In our churches, we invite people to explore what they believe and what those beliefs call them to do.  While individuals are grappling with these questions, the church is as well: What do we, collectively, believe?  And what do these beliefs call us to do?

It is very easy to get stuck in the first question.  We are seekers!  We believe ardently in the power of ideas and exploration.  We want to know more about things!  I love these qualities of our faith.  But they can be paralyzing.  We can convince ourselves that if we read one more book, or have one more conversation, draft one more mission statement, that we will achieve the beloved community we so long for.  Our desire to understand can keep us from action.  So, what work is our theology calling our church to do?  I believe that it is the work of the minister to help the church discern what its work is, to facilitate the planning for that work, and then to communicate the work and the ways for people to integrate the work into their own lives.  The trick is to make sure we don’t get stuck on step one!

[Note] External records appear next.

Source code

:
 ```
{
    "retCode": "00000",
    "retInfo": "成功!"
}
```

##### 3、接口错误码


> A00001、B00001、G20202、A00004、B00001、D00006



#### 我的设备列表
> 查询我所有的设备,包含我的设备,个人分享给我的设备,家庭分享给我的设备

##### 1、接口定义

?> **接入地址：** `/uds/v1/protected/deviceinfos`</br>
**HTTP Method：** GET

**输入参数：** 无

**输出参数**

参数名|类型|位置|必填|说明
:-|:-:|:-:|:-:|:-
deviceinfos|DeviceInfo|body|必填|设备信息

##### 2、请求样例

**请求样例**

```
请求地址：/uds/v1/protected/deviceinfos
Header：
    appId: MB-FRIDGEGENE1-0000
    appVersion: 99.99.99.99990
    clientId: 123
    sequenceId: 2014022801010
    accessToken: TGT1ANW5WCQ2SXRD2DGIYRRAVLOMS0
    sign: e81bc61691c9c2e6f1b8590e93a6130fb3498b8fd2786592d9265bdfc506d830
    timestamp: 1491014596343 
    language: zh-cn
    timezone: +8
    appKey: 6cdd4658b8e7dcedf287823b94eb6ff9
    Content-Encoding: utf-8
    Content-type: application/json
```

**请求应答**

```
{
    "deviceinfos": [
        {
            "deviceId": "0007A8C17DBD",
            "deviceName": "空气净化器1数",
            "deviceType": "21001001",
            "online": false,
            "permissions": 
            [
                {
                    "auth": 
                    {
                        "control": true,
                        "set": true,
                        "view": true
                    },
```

At the women’s March in DC, 2017.

Different churches have different cultures around the practice of pastoral care.  I have been part of communities in which the minister was alerted immediately of any potential need, where the congregation had systems in place to make sure that everyone had multiple visitors and cards and meal trains and companionship.  And I have been a part of congregations in which getting people to admit that they might have a need was like pulling teeth, or where the minister found out that people had been hospitalized with a major life event only after they had already been discharged.  These are the extremes, but in my experience, UU churches tend toward the latter, not the former.  

So, you show up where people are.  That might be in a hospital or during an official counseling session.  But it is more likely to be a few minutes snatched during coffee hour or after a committee meeting.  When I start at a new congregation, I try to get as much time as possible with both individuals and small groups. 

The most important hour of my week is not the worship service, but the hour before.  I stand by the entrance and greet everyone who comes in.  I had trusted and trained lay leaders standing with me, making the same assessment and offering the same welcome.  When you came to our church, I wanted to make sure you felt seen and cared about.  

This “informal” pastoral care ended up being a much larger part of my ministry than official counseling sessions and hospital visits could.

A member of my congregation and I shared a moment during a worship service.